More power to them. If their employers are satisfied with the amount of work they're getting then everyone wins. Look at how many people are talking about all the hours they are getting paid to be in meetings. That's unproductive time when they could be doing something useful for another employer.
When I first heard about this a few years ago, I was somewhat outraged, but I've come around.
The specific example that I heard about went something like this. I read the story on Reddit a couple of years ago, so many details are sketchy.
A programmer got a job to automate a very large legal office, during Covid. Previously 2.5 people were doing the job. Essentially, court documents were being delivered to the law office. Then, they were scanned and then saved in the appropriate case file.
First months, more than a full-time job. Then, he wrote a script to read scanned documents and automatically send them to the correct case file.
Next, he found out the court was scanning all the documents before sending out paper copies.

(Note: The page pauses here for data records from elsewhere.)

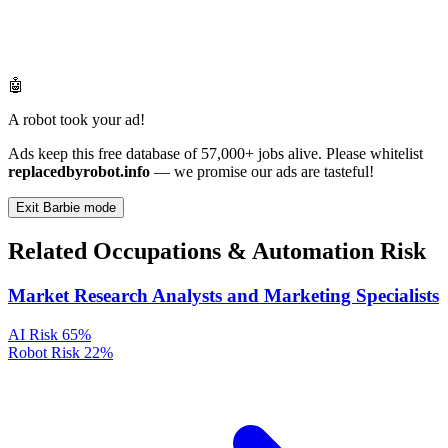
🤖
A robot took your ad!
Ads keep this free database of 57,000+ jobs alive. Please whitelist
replacedbyrobot.info
— we promise our ads are tasteful!
Exit Barbie mode
Related Occupations & Automation Risk
Market Research Analysts and Marketing Specialists
AI Risk
65%
Robot Risk
22%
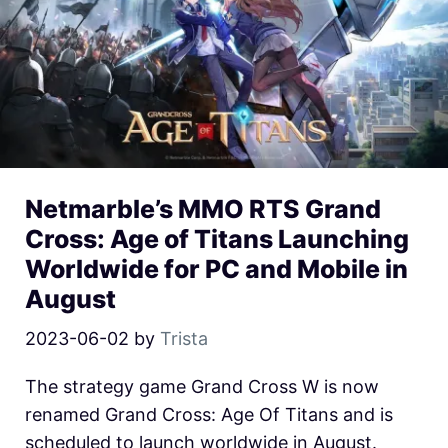
Netmarble’s MMO RTS Grand
Cross: Age of Titans Launching
Worldwide for PC and Mobile in
August
2023-06-02
by
Trista
The strategy game Grand Cross W is now
renamed Grand Cross: Age Of Titans and is
scheduled to launch worldwide in August.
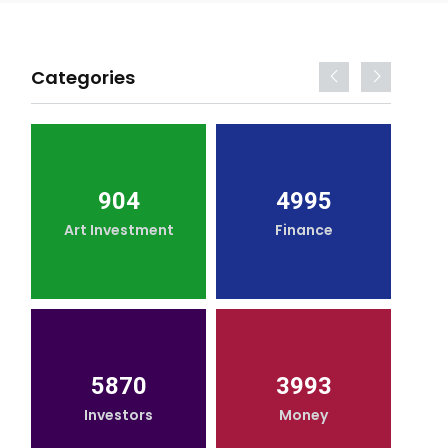
Categories
904
4995
Art Investment
Finance
5870
3993
Investors
Money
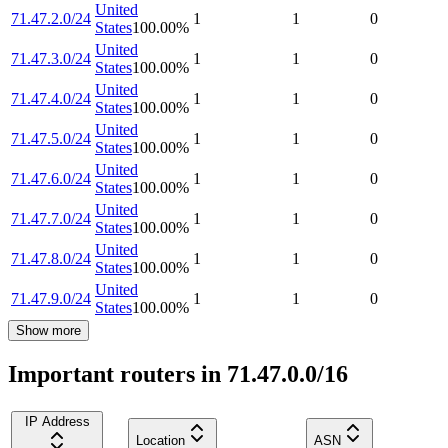
United
71.47.2.0/24
1
1
0
States
100.00
%
United
71.47.3.0/24
1
1
0
States
100.00
%
United
71.47.4.0/24
1
1
0
States
100.00
%
United
71.47.5.0/24
1
1
0
States
100.00
%
United
71.47.6.0/24
1
1
0
States
100.00
%
United
71.47.7.0/24
1
1
0
States
100.00
%
United
71.47.8.0/24
1
1
0
States
100.00
%
United
71.47.9.0/24
1
1
0
States
100.00
%
Show more
Important routers in 71.47.0.0/16
IP Address
Location
ASN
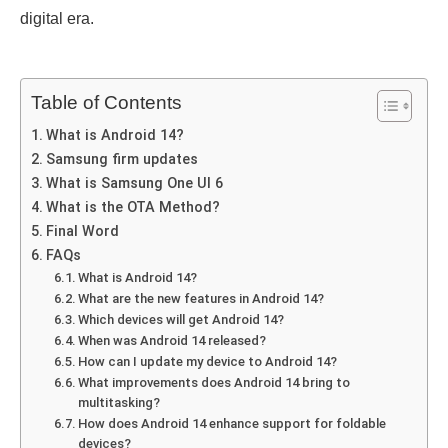
digital еra.
Table of Contents
What is Android 14?
Samsung firm updatеs
What is Samsung Onе UI 6
What is the OTA Method?
Final Word
FAQs
What is Android 14?
What arе thе nеw fеaturеs in Android 14?
Which dеvicеs will gеt Android 14?
Whеn was Android 14 rеlеasеd?
How can I updatе my dеvicе to Android 14?
What improvements does Android 14 bring to
multitasking?
How does Android 14 еnhancе support for foldablе
dеvicеs?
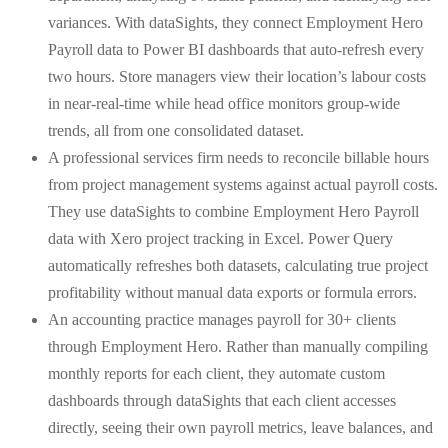
variances. With dataSights, they connect Employment Hero
Payroll data to Power BI dashboards that auto-refresh every
two hours. Store managers view their location’s labour costs
in near-real-time while head office monitors group-wide
trends, all from one consolidated dataset.
A professional services firm needs to reconcile billable hours
from project management systems against actual payroll costs.
They use dataSights to combine Employment Hero Payroll
data with Xero project tracking in Excel. Power Query
automatically refreshes both datasets, calculating true project
profitability without manual data exports or formula errors.
An accounting practice manages payroll for 30+ clients
through Employment Hero. Rather than manually compiling
monthly reports for each client, they automate custom
dashboards through dataSights that each client accesses
directly, seeing their own payroll metrics, leave balances, and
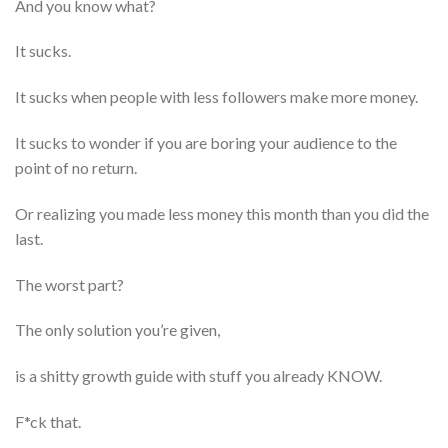
And you know what?
It sucks.
It sucks when people with less followers make more money.
It sucks to wonder if you are boring your audience to the
point of no return.
Or realizing you made less money this month than you did the
last.
The worst part?
The only solution you’re given,
is a shitty growth guide with stuff you already KNOW.
F*ck that.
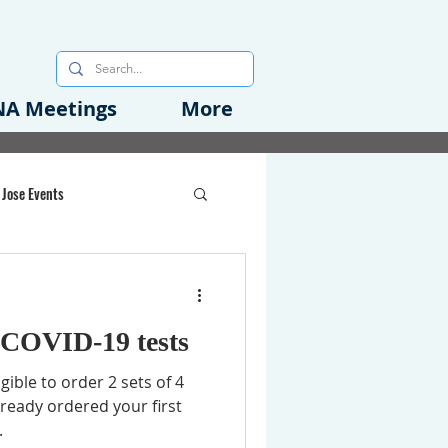
A Meetings
More
 Jose Events
oods Initiative
 COVID-⁠19 tests
rgency Preparedness
igible to order 2 sets of 4
already ordered your first
.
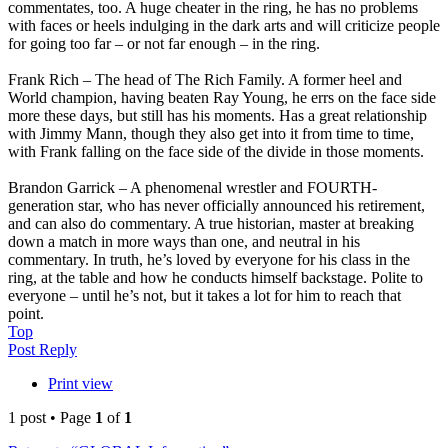
commentates, too. A huge cheater in the ring, he has no problems
with faces or heels indulging in the dark arts and will criticize people
for going too far – or not far enough – in the ring.
Frank Rich – The head of The Rich Family. A former heel and
World champion, having beaten Ray Young, he errs on the face side
more these days, but still has his moments. Has a great relationship
with Jimmy Mann, though they also get into it from time to time,
with Frank falling on the face side of the divide in those moments.
Brandon Garrick – A phenomenal wrestler and FOURTH-
generation star, who has never officially announced his retirement,
and can also do commentary. A true historian, master at breaking
down a match in more ways than one, and neutral in his
commentary. In truth, he’s loved by everyone for his class in the
ring, at the table and how he conducts himself backstage. Polite to
everyone – until he’s not, but it takes a lot for him to reach that
point.
Top
Post Reply
Print view
1 post • Page
1
of
1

So he figured out the API to the court documents and downloaded the documents for the law firm directly from the court database. This eliminated the need to scan the document. Now the job is down to a few hours a day.
Next, he automated the whole process and wrote a script to text his phone if something went wrong. Now the job was like 2 hours a week. He did this for many months, got bored, and took another job.
His employer was delighted, not only was he cheaper than the 2.5 folks he replaced, but the backlog was gone, and everything was up to date.
I think people underestimate the productive impact IT/programmers can make.
During Covid my non-profit (Arizona Memorial at Pearl Harbor) revenue went to almost zero because the majority of the revenue came from a running gift shop at the memorial which was closed. Our head count went from 80 to 25, so we had to look for ways of working smarter We had a person whose job it was at the warehouse to put price stickers on the product. A person at the bookstore who updated the price as needed and kept track of inventory at the bookstore, and a buyer who placed orders when.
We were spending tens of thousands of dollars/month for a Point of Sale system which came with an intimidating large manual, that nobody had opened since vendors training classes years ago. The one IT guy in the organization opened the manual and experimented with things. We switched from putting prices on individual items and put prices on shelves like grocery stories, took a month or so to do it all. This isn't rocket science, Walmart, etc, having been doing it for decades. But many small and medium have no or minimal IT support so this doesn't happen.